▸ **Prompt**:
Check every line of the entries below for "linecap", and copy the lines that have it.

▸ **Source information**:
━━━━━━━━

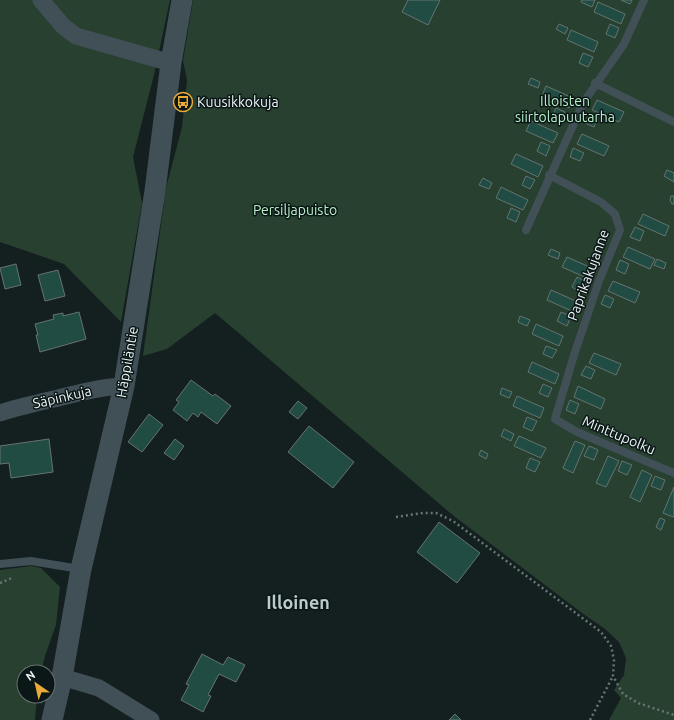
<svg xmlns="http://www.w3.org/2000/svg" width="674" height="720" font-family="Ubuntu,sans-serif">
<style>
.green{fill:#28402f}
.building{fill:#204c43;stroke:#677370}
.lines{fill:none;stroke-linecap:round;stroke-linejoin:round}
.path{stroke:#6a7475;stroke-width:2.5;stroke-dasharray:2 3;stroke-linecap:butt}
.service{stroke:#415057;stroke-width:8}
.minor{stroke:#415057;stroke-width:17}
.tertiary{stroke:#415057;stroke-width:21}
.labels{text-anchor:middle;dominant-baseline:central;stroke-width:3;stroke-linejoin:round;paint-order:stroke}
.park-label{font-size:14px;fill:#b7f0c7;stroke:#0b1617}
.poi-label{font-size:14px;fill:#eef6f6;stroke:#0b1617;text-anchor:start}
.street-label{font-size:14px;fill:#eef6f6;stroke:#0b1617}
.district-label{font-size:18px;font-weight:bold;fill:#bdcbcc;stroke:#0b1617}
</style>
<rect width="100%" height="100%" fill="#141f20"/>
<g class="green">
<path d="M 0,0 L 170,0 L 154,75 L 133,157 L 142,203 L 121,322 L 64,264 L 0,242 Z"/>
<path d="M 193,0 L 674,0 L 674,720 L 609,720 L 621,698 L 614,690 L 624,675 L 626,658 L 619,642 L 605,629 L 582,613 L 455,517 L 215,313 L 167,349 L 143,356 L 166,188 L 182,127 L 187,80 L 183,61 Z"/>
<path d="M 31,566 L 41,568 L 60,587 L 56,625 L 45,656 L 41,672 L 24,672 L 24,696 L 37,696 L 35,720 L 0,720 L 0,570 Z"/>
</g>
<g class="building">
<path d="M 408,0 L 440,0 L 428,25 L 402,12 Z"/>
<path d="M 582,0 L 595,0 L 592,7 L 581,2 Z"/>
<path d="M 621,0 L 632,0 L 630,4 Z"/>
<path d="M 598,2 L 625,14 L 621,24 L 594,12 Z"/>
<path d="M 559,24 L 568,28 L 565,34 L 556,29 Z"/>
<path d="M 610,24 L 619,28 L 615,38 L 606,34 Z"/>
<path d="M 571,30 L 598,42 L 594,52 L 567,40 Z"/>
<path d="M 583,53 L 593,57 L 588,67 L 579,63 Z"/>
<path d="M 531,78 L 540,82 L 538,88 L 528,84 Z"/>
<path d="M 546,86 L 573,98 L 569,108 L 542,96 Z"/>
<path d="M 597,100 L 624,112 L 619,122 L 592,110 Z"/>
<path d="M 556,108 L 565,112 L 561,121 L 552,117 Z"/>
<path d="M 589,113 L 598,117 L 594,127 L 585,123 Z"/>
<path d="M 531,121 L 558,133 L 553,143 L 526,131 Z"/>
<path d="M 582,134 L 609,146 L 604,156 L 577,144 Z"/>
<path d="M 541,142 L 550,146 L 546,156 L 537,151 Z"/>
<path d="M 573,148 L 584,153 L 580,161 L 570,157 Z"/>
<path d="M 516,154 L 543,166 L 538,177 L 511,164 Z"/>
<path d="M 667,170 L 674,173 L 674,182 L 664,176 Z"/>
<path d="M 526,176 L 535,180 L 530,189 L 522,185 Z"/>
<path d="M 483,178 L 492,183 L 489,189 L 479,185 Z"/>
<path d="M 501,187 L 528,200 L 523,210 L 496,198 Z"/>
<path d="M 671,196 L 674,196 L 674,204 L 672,204 L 670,200 Z"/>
<path d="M 511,208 L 520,212 L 516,222 L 507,218 Z"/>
<path d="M 643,214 L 669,226 L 665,236 L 638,224 Z"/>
<path d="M 635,227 L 644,231 L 640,241 L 630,237 Z"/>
<path d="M 628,247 L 655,259 L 650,269 L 623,257 Z"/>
<path d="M 551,249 L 560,253 L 558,259 L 548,255 Z"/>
<path d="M 567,257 L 594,269 L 589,279 L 562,267 Z"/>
<path d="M 657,259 L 666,263 L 664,269 L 654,265 Z"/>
<path d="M 620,260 L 629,264 L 625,274 L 616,270 Z"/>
<path d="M 16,264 L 21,285 L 5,289 L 0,268 Z"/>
<path d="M 58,270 L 65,296 L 45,301 L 38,275 Z"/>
<path d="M 577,277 L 587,282 L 586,285 L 585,285 L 582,291 L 580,292 L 572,287 Z"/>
<path d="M 613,281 L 640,292 L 635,303 L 608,291 Z"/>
<path d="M 551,290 L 578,302 L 574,312 L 547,300 Z"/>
<path d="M 605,295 L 614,299 L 610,308 L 601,304 Z"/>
<path d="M 79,312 L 86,339 L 40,352 L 36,335 L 38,335 L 35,324 L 54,319 L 53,315 L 63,313 L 63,316 Z"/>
<path d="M 561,312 L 571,316 L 567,326 L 557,321 Z"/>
<path d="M 520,316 L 530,320 L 527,326 L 518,322 Z"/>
<path d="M 536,324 L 563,336 L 559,346 L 532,334 Z"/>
<path d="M 546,346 L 557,350 L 552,358 L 543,354 Z"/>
<path d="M 594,353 L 621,364 L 616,375 L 589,363 Z"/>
<path d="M 532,362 L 559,374 L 555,384 L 528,372 Z"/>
<path d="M 586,366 L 595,370 L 591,379 L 581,375 Z"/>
<path d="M 191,380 L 213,396 L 215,394 L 231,406 L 217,424 L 201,412 L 198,417 L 193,413 L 187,421 L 173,410 L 179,402 L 176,400 Z"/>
<path d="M 543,384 L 552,388 L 548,397 L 539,393 Z"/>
<path d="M 578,386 L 605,399 L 601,409 L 574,397 Z"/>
<path d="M 502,388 L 512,392 L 509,398 L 500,394 Z"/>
<path d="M 517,396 L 544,408 L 540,418 L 513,406 Z"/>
<path d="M 570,400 L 579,404 L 575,414 L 566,410 Z"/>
<path d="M 298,401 L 307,408 L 298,419 L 289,412 Z"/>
<path d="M 149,414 L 163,425 L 142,452 L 128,442 Z"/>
<path d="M 527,417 L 537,421 L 532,431 L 523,427 Z"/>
<path d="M 309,426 L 354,462 L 333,488 L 288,452 Z"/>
<path d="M 504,429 L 514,434 L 511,441 L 501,436 Z"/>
<path d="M 519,436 L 546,448 L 541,458 L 514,446 Z"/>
<path d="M 49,439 L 53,472 L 11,478 L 9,463 L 0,464 L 0,446 Z"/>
<path d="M 175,439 L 184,446 L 174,460 L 164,453 Z"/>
<path d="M 575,441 L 585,445 L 573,473 L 563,468 Z"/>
<path d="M 589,446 L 598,450 L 594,460 L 584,456 Z"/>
<path d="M 481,450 L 488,454 L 486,459 L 479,455 Z"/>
<path d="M 608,456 L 619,461 L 606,487 L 596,483 Z"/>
<path d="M 530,458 L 540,462 L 535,472 L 526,468 Z"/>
<path d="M 622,461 L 632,465 L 627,475 L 618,471 Z"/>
<path d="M 642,470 L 652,475 L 640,502 L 630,497 Z"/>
<path d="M 655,476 L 665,480 L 661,490 L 651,486 Z"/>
<path d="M 674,487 L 674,515 L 673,517 L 663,513 Z"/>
<path d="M 660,518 L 665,520 L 661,530 L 656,527 Z"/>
<path d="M 439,522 L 480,553 L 457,583 L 417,552 Z"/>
<path d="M 202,654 L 223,665 L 228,657 L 245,665 L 236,682 L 219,674 L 208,695 L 211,696 L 203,712 L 181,700 L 189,685 L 186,684 Z"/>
<path d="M 455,714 L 461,720 L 449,720 Z"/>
</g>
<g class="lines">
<g class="path">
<path d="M 396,517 L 423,513 L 436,513 L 453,521 L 601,632 L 611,646 L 614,660 L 613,676 L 623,694 L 638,703 L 674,715"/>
<path d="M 0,583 L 12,578"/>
<path d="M 590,720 L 613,676"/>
</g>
<g class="service">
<path d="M 595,83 L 674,122"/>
<path d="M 549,175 L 601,202 L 615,214 L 620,230 L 599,281 L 574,355 L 555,419 L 577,432 L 674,473"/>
<path d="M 526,230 L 583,103 L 624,44 L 644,0"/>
<path d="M 0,564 L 31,561 L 80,569"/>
</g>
<g class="minor">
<path d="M 41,0 L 63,26 L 76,36 L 171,63"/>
<path d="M 0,413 C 18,407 36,403 54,399 C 78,393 100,387 124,386"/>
<path d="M 62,677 L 99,688 L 151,720"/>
</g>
<path class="tertiary" d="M 52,720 L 62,677 L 81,569 L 124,386 L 155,191 L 171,63 L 182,0"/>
</g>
<defs>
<g id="bus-ring" transform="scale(1)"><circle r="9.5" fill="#0b1617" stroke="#e9aa38" stroke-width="1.5"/><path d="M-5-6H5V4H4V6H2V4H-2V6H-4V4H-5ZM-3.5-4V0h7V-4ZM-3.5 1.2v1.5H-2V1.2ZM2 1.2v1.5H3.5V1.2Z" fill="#e9aa38"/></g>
</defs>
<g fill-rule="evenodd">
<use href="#bus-ring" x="183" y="102"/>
</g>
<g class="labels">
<g class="park-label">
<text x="565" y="101">Illoisten<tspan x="565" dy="16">siirtolapuutarha</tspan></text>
<text x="295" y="210">Persiljapuisto</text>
</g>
<g class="poi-label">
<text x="197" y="102">Kuusikkokuja</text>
</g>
<g class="street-label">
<text transform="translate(588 275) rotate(-70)">Paprikakujanne</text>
<text transform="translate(127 362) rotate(-80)">Häppiläntie</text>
<text transform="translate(62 397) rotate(-13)">Säpinkuja</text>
<text transform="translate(619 435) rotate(23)">Minttupolku</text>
</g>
<g class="district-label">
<text x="298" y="602">Illoinen</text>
</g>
</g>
<g transform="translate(36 684) rotate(326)"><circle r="19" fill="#0b1617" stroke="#667070"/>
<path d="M0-3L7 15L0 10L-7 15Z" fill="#e9aa38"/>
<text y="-6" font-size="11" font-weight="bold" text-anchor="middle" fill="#eef6f6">N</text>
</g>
</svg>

━━━━━━━━

▸ **Exercise solution**:
.lines{fill:none;stroke-linecap:round;stroke-linejoin:round}
.path{stroke:#6a7475;stroke-width:2.5;stroke-dasharray:2 3;stroke-linecap:butt}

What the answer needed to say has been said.